### Data for this exercise
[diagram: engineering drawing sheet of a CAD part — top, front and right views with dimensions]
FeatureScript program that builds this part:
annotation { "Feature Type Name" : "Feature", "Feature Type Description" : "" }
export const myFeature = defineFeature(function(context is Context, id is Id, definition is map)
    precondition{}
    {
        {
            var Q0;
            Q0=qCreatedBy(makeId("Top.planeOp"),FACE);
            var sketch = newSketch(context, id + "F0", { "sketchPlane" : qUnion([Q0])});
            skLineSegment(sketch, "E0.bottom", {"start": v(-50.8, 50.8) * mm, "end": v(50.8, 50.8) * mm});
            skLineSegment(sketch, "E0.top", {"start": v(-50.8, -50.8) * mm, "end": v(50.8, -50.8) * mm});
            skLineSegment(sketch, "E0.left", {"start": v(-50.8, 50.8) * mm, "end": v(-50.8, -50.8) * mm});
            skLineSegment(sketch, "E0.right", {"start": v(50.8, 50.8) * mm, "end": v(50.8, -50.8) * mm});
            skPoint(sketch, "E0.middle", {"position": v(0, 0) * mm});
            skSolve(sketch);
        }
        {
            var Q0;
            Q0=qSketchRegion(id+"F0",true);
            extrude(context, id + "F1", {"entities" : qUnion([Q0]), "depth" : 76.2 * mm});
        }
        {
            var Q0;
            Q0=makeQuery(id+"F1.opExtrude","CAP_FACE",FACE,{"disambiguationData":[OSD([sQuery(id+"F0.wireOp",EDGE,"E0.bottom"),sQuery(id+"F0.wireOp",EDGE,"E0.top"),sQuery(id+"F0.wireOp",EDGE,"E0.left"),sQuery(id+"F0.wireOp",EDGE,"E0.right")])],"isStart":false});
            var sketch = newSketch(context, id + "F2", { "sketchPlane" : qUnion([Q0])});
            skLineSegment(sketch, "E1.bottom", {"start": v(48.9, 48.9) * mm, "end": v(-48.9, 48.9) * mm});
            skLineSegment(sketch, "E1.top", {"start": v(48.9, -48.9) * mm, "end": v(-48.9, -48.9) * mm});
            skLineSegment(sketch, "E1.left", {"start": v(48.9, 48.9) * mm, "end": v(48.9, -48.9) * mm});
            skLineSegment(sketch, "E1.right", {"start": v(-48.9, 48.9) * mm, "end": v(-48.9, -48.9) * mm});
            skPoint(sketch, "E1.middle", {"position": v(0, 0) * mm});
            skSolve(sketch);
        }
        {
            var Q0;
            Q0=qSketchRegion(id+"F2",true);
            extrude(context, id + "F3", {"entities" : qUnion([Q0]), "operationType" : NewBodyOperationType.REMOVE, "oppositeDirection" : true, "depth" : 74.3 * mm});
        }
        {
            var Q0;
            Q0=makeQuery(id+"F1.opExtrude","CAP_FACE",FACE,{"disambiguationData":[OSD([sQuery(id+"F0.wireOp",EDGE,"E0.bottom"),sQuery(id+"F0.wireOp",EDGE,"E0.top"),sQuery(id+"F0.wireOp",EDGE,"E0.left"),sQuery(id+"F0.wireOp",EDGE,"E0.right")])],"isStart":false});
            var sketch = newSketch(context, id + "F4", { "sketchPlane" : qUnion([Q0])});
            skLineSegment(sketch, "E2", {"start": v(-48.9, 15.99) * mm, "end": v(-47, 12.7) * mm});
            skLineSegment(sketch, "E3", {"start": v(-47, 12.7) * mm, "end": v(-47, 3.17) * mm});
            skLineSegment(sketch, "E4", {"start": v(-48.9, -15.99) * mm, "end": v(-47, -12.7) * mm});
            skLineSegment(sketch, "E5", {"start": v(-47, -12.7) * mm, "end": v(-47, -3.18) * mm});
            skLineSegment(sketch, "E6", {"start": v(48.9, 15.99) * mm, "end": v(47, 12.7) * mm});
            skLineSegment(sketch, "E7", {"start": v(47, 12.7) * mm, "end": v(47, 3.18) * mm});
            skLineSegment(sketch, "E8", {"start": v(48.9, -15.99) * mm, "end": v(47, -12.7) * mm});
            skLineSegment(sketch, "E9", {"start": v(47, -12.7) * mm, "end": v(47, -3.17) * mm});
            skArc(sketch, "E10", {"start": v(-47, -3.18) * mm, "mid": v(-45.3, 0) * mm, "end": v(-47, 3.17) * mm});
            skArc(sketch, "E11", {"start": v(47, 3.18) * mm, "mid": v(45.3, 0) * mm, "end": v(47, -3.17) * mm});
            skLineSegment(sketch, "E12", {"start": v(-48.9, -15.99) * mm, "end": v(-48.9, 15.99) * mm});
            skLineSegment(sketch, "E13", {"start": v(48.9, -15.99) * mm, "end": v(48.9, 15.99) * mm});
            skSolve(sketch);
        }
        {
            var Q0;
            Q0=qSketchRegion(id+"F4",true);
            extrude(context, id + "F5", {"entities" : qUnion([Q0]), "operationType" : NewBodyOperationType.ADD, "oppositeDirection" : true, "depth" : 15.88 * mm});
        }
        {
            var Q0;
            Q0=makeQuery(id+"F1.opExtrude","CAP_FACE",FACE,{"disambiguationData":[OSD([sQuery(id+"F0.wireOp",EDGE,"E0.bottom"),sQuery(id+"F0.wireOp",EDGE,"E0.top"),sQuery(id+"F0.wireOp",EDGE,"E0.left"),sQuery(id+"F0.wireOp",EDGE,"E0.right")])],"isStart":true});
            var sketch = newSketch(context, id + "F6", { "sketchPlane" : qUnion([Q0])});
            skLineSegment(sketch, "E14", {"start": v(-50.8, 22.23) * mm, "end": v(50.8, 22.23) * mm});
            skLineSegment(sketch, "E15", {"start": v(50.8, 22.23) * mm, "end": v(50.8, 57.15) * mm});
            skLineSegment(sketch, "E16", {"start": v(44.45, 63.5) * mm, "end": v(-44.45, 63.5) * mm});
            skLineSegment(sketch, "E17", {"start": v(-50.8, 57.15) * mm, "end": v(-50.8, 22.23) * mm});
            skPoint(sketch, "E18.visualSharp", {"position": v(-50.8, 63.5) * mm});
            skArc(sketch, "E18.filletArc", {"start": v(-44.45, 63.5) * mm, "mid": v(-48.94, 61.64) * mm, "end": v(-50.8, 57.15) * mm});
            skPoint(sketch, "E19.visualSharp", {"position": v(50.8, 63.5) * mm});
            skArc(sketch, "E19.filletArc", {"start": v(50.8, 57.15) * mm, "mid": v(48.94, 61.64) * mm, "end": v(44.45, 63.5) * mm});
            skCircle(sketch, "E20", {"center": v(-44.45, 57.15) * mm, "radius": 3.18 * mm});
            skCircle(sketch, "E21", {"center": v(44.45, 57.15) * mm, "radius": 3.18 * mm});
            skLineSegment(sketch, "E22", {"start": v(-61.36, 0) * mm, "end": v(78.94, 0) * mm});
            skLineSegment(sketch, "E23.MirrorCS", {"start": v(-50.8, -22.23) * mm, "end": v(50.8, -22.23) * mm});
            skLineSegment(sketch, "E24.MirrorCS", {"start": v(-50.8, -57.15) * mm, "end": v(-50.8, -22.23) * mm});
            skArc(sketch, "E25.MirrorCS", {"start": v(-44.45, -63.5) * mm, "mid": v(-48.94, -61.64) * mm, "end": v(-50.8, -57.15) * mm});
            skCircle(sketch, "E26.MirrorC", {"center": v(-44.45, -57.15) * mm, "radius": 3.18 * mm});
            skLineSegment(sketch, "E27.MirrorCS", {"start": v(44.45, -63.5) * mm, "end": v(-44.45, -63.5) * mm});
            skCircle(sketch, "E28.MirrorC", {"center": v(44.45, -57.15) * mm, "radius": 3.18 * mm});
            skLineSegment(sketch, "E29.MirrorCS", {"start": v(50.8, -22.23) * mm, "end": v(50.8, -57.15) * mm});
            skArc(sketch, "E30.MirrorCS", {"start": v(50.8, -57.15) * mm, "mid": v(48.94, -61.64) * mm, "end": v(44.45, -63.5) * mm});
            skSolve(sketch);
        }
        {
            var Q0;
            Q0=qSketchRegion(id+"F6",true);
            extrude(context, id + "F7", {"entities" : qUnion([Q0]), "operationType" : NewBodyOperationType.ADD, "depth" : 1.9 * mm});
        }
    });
######
_Aim of the task_
Find each line in the records above that contains the string "skArc" and copy those lines.

_Problem solution_
            skArc(sketch, "E10", {"start": v(-47, -3.18) * mm, "mid": v(-45.3, 0) * mm, "end": v(-47, 3.17) * mm});
            skArc(sketch, "E11", {"start": v(47, 3.18) * mm, "mid": v(45.3, 0) * mm, "end": v(47, -3.17) * mm});
            skArc(sketch, "E18.filletArc", {"start": v(-44.45, 63.5) * mm, "mid": v(-48.94, 61.64) * mm, "end": v(-50.8, 57.15) * mm});
            skArc(sketch, "E19.filletArc", {"start": v(50.8, 57.15) * mm, "mid": v(48.94, 61.64) * mm, "end": v(44.45, 63.5) * mm});
            skArc(sketch, "E25.MirrorCS", {"start": v(-44.45, -63.5) * mm, "mid": v(-48.94, -61.64) * mm, "end": v(-50.8, -57.15) * mm});
            skArc(sketch, "E30.MirrorCS", {"start": v(50.8, -57.15) * mm, "mid": v(48.94, -61.64) * mm, "end": v(44.45, -63.5) * mm});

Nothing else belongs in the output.